Accountability or punishment? Atlanta board revisits measuring schools

The Atlanta school board is trying to balance a desire to assess how schools are performing with the concern that it could lead to punitive measures against struggling schools.

The delicate deliberation has resurfaced as the board develops a five-year strategic plan for Atlanta Public Schools and debates how to gauge schools’ success or lack thereof.

What for some is a way to hold schools accountable feels to others more like punishment.

Last school year, the board considered a school improvement plan — which it dubbed the “Excellent Schools Project” — that included a customized scorecard or rating system for schools. The idea was to evaluate schools and use new measurements not found in state-issued school report cards. The concept was billed as a way to give parents and others a clear idea of how each school is doing according to criteria developed uniquely by the district.

Draft versions used color-coded tiers or stars to distinguish high and low-performing schools and spelled out the kinds of support or consequences a school could receive if it did not improve.

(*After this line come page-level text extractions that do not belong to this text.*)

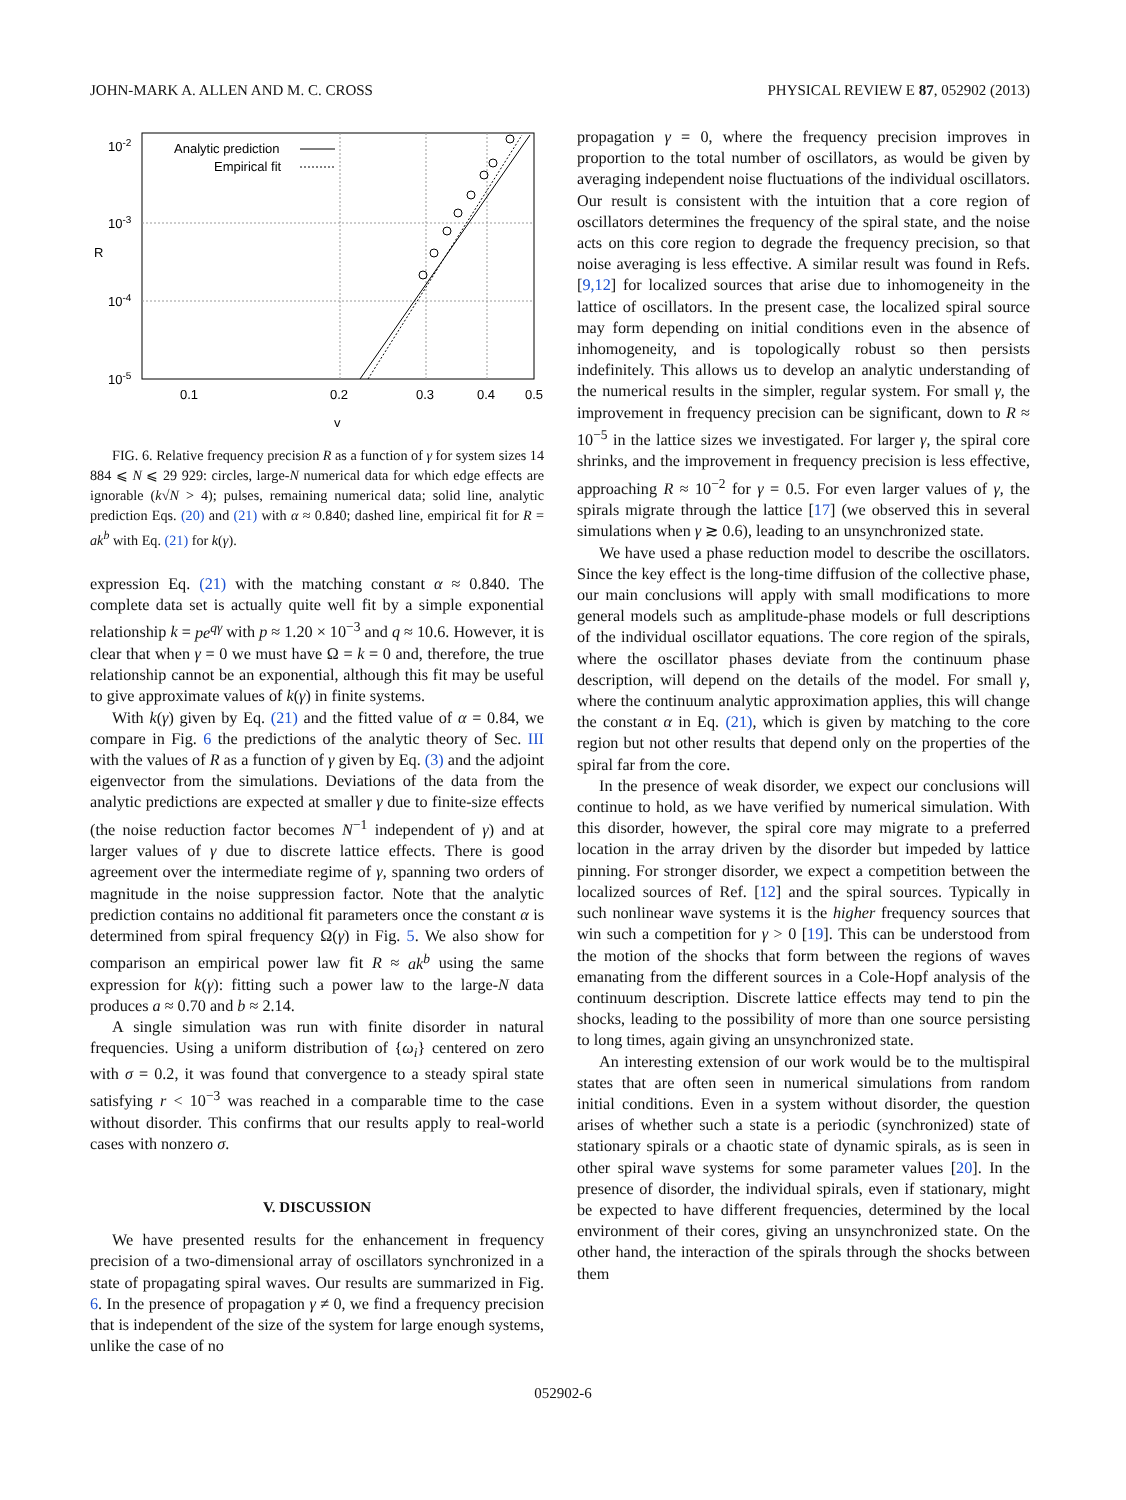JOHN-MARK A. ALLEN AND M. C. CROSS PHYSICAL REVIEW E 87, 052902 (2013)
10-2
10-3
10-4
10-5
R
0.1
0.2
0.3
0.4
0.5
γ
Analytic prediction
Empirical fit
FIG. 6. Relative frequency precision R as a function of γ for system sizes 14 884 ⩽ N ⩽ 29 929: circles, large-N numerical data for which edge effects are ignorable (k√N > 4); pulses, remaining numerical data; solid line, analytic prediction Eqs. (20) and (21) with α ≈ 0.840; dashed line, empirical fit for R = ak<sup>b</sup> with Eq. (21) for k(γ).
expression Eq. (21) with the matching constant α ≈ 0.840. The complete data set is actually quite well fit by a simple exponential relationship k = pe<sup>qγ</sup> with p ≈ 1.20 × 10<sup>−3</sup> and q ≈ 10.6. However, it is clear that when γ = 0 we must have Ω = k = 0 and, therefore, the true relationship cannot be an exponential, although this fit may be useful to give approximate values of k(γ) in finite systems.
With k(γ) given by Eq. (21) and the fitted value of α = 0.84, we compare in Fig. 6 the predictions of the analytic theory of Sec. III with the values of R as a function of γ given by Eq. (3) and the adjoint eigenvector from the simulations. Deviations of the data from the analytic predictions are expected at smaller γ due to finite-size effects (the noise reduction factor becomes N<sup>−1</sup> independent of γ) and at larger values of γ due to discrete lattice effects. There is good agreement over the intermediate regime of γ, spanning two orders of magnitude in the noise suppression factor. Note that the analytic prediction contains no additional fit parameters once the constant α is determined from spiral frequency Ω(γ) in Fig. 5. We also show for comparison an empirical power law fit R ≈ ak<sup>b</sup> using the same expression for k(γ): fitting such a power law to the large-N data produces a ≈ 0.70 and b ≈ 2.14.
A single simulation was run with finite disorder in natural frequencies. Using a uniform distribution of {ω<sub>i</sub>} centered on zero with σ = 0.2, it was found that convergence to a steady spiral state satisfying r < 10<sup>−3</sup> was reached in a comparable time to the case without disorder. This confirms that our results apply to real-world cases with nonzero σ.
V. DISCUSSION
We have presented results for the enhancement in frequency precision of a two-dimensional array of oscillators synchronized in a state of propagating spiral waves. Our results are summarized in Fig. 6. In the presence of propagation γ ≠ 0, we find a frequency precision that is independent of the size of the system for large enough systems, unlike the case of no
propagation γ = 0, where the frequency precision improves in proportion to the total number of oscillators, as would be given by averaging independent noise fluctuations of the individual oscillators. Our result is consistent with the intuition that a core region of oscillators determines the frequency of the spiral state, and the noise acts on this core region to degrade the frequency precision, so that noise averaging is less effective. A similar result was found in Refs. [9,12] for localized sources that arise due to inhomogeneity in the lattice of oscillators. In the present case, the localized spiral source may form depending on initial conditions even in the absence of inhomogeneity, and is topologically robust so then persists indefinitely. This allows us to develop an analytic understanding of the numerical results in the simpler, regular system. For small γ, the improvement in frequency precision can be significant, down to R ≈ 10<sup>−5</sup> in the lattice sizes we investigated. For larger γ, the spiral core shrinks, and the improvement in frequency precision is less effective, approaching R ≈ 10<sup>−2</sup> for γ = 0.5. For even larger values of γ, the spirals migrate through the lattice [17] (we observed this in several simulations when γ ≳ 0.6), leading to an unsynchronized state.
We have used a phase reduction model to describe the oscillators. Since the key effect is the long-time diffusion of the collective phase, our main conclusions will apply with small modifications to more general models such as amplitude-phase models or full descriptions of the individual oscillator equations. The core region of the spirals, where the oscillator phases deviate from the continuum phase description, will depend on the details of the model. For small γ, where the continuum analytic approximation applies, this will change the constant α in Eq. (21), which is given by matching to the core region but not other results that depend only on the properties of the spiral far from the core.
In the presence of weak disorder, we expect our conclusions will continue to hold, as we have verified by numerical simulation. With this disorder, however, the spiral core may migrate to a preferred location in the array driven by the disorder but impeded by lattice pinning. For stronger disorder, we expect a competition between the localized sources of Ref. [12] and the spiral sources. Typically in such nonlinear wave systems it is the higher frequency sources that win such a competition for γ > 0 [19]. This can be understood from the motion of the shocks that form between the regions of waves emanating from the different sources in a Cole-Hopf analysis of the continuum description. Discrete lattice effects may tend to pin the shocks, leading to the possibility of more than one source persisting to long times, again giving an unsynchronized state.
An interesting extension of our work would be to the multispiral states that are often seen in numerical simulations from random initial conditions. Even in a system without disorder, the question arises of whether such a state is a periodic (synchronized) state of stationary spirals or a chaotic state of dynamic spirals, as is seen in other spiral wave systems for some parameter values [20]. In the presence of disorder, the individual spirals, even if stationary, might be expected to have different frequencies, determined by the local environment of their cores, giving an unsynchronized state. On the other hand, the interaction of the spirals through the shocks between them
052902-6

Those ranged from closing or merging struggling schools to outsourcing their operation to a charter-school group.

The rating proposal drew opposition, and the board halted that part of the discussion for months.

Now, it’s coming back in the context of the strategic plan. This time, language seems to have softened slightly.

Board Chairman Jason Esteves was emphatic about what he doesn’t want: “No report card, no stars, none of that.”

The board has taken early steps to use more positive-sounding language over terms that could be construed as negative. While wordsmithing a section of the new plan, for example, board members preferred the phrase “effective support strategies for continual improvement” over the phrase “effective intervention strategies for under-performing schools.”

Esteves said at a strategic planning session this month that he still thinks the district needs a transparent way of showing how schools are doing. The district and state already capture information to assess a school’s performance, such as standardized test scores and graduation rates, he said, and APS should define which criteria are most important.

A February draft of the “Excellent Schools Project” contemplated about 70 measures that the district could use to measure school performance. Many of those “indicators” would require collecting new data or developing surveys.

Cynthia Briscoe Brown told fellow board members at the recent planning meeting that APS doesn’t need “yet another system for measuring schools.” She reminded board members of the test score-driven culture that led to the cheating scandal.

“We know what happened in APS when principals were told: ‘You raise the scores x points or you lose your job,’” she said.

Esteves envisions adopting a “middle ground” approach to accommodate varying views of board members.

At the planning session, board vice-chairwoman Eshé Collins pointed out that what some see as “punitive” she sees “as accountability.”

Added board member Kandis Wood Jackson: “Accountability is a way of showing love and care.”

The board aims to vote in January on the final version of the strategic plan.